A cruise through Statistics Canada’s homicide rates indicate that as many people are stabbed to death as are shot to death each year. Lagging behind in third place is people beaten to death. For gun control advocates, the margin between the three types of homicides is not as large as one might hope. For example, in 1998, 151 people were shot, 184 stabbed, and 126 beaten to death. In 1997, the numbers of shooting, stabbing and beating deaths were 193, 168 and 115 respectively. Now these statistics must be regarded suspiciously, but if they’re even remotely accurate, they leave gun control debates in murky water.
While legislators and lobbyists seek to ban the nefarious Ruger Mini-14 rifle used in Montreal, other semi-automatic weapons are left off the list. Assumedly, these others are not as dangerous because they have yet to participate in a horrific crime.
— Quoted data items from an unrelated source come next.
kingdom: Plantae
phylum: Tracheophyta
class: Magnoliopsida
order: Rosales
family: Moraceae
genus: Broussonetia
Last year, a teenager shot and killed a classmate in Taber, Alberta with a .22 calibre rifle. As far as rifles go, the .22 is rather tame–piddly, in fact, when compared to larger calibre firearms. Still, it proved deadly, but nobody seems to want to ban this bad boy. Could it be that because the .22 is as common as grass on the prairie, nobody views it as any deadlier than a baseball bat or pocket knife?
New legislation requires all Canadians who own firearms to obtain a license by the end of 2000 and to register them by the end of 2002. Apparently, registry and restriction will reduce the number of firearms-related deaths each year. Well, statistically speaking, the number of deaths by firearms is on par with stabbing deaths. Should we ban the ever-handy kitchen knife too?
Now, like kids refusing to brush their teeth before bed, some owners absolutely refuse to register their firearms. They think the law requiring them to have a license and to register their firearm is absurd, saying the registry system will end up limiting gun ownership to the police and military.
These same people probably all applied for drivers’ licenses and register their cars each year with the Department of Motor Vehicles. Last time I checked, the military and police do not have a monopoly on cars and trucks.
Despite the disagreement between the statistics, legislation and the types of firearms to be banned, it’s important to keep a few things in mind before making your decision on gun control measures. Certainly, people kill people, not guns, knives or other implements of death, like cars and heavy objects. But if you walked into a school with the express intention of killing as many people as possible, what would you use, a baseball bat?